Request:
Retype the listing below exactly, beginning at the line that contains "April 1, 2024" and ending with its last line.

Extracted entries START

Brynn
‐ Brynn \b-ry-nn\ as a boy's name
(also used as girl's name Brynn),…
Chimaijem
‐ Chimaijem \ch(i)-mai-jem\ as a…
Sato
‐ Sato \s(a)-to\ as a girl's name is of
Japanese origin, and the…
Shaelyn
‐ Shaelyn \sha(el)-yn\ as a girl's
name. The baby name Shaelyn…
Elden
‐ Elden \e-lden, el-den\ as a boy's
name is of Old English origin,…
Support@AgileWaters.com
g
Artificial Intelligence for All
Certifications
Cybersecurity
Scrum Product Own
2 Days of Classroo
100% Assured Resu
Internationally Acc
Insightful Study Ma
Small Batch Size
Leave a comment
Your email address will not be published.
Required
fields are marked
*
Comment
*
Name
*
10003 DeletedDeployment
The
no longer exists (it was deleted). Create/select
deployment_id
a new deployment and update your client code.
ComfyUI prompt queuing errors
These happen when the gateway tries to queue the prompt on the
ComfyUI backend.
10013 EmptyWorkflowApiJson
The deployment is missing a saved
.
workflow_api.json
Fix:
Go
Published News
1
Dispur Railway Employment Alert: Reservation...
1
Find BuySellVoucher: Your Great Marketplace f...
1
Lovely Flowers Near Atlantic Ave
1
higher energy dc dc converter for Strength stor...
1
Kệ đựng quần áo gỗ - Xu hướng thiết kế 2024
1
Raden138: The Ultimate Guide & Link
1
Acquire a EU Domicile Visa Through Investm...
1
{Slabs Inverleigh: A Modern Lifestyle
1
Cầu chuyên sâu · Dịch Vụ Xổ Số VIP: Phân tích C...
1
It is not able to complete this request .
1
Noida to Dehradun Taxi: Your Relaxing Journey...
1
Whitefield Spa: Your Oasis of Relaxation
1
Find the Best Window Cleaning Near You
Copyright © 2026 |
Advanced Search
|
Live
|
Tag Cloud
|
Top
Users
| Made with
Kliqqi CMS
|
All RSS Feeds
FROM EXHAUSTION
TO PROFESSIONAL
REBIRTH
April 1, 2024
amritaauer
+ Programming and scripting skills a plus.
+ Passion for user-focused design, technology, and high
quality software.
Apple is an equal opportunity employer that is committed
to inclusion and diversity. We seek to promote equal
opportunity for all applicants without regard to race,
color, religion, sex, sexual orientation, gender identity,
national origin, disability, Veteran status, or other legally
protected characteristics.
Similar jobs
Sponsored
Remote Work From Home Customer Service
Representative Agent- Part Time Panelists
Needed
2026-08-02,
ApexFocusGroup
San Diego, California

Extracted entries END

Answer below:
April 1, 2024
amritaauer
+ Programming and scripting skills a plus.
+ Passion for user-focused design, technology, and high
quality software.
Apple is an equal opportunity employer that is committed
to inclusion and diversity. We seek to promote equal
opportunity for all applicants without regard to race,
color, religion, sex, sexual orientation, gender identity,
national origin, disability, Veteran status, or other legally
protected characteristics.
Similar jobs
Sponsored
Remote Work From Home Customer Service
Representative Agent- Part Time Panelists
Needed
2026-08-02,
ApexFocusGroup
San Diego, California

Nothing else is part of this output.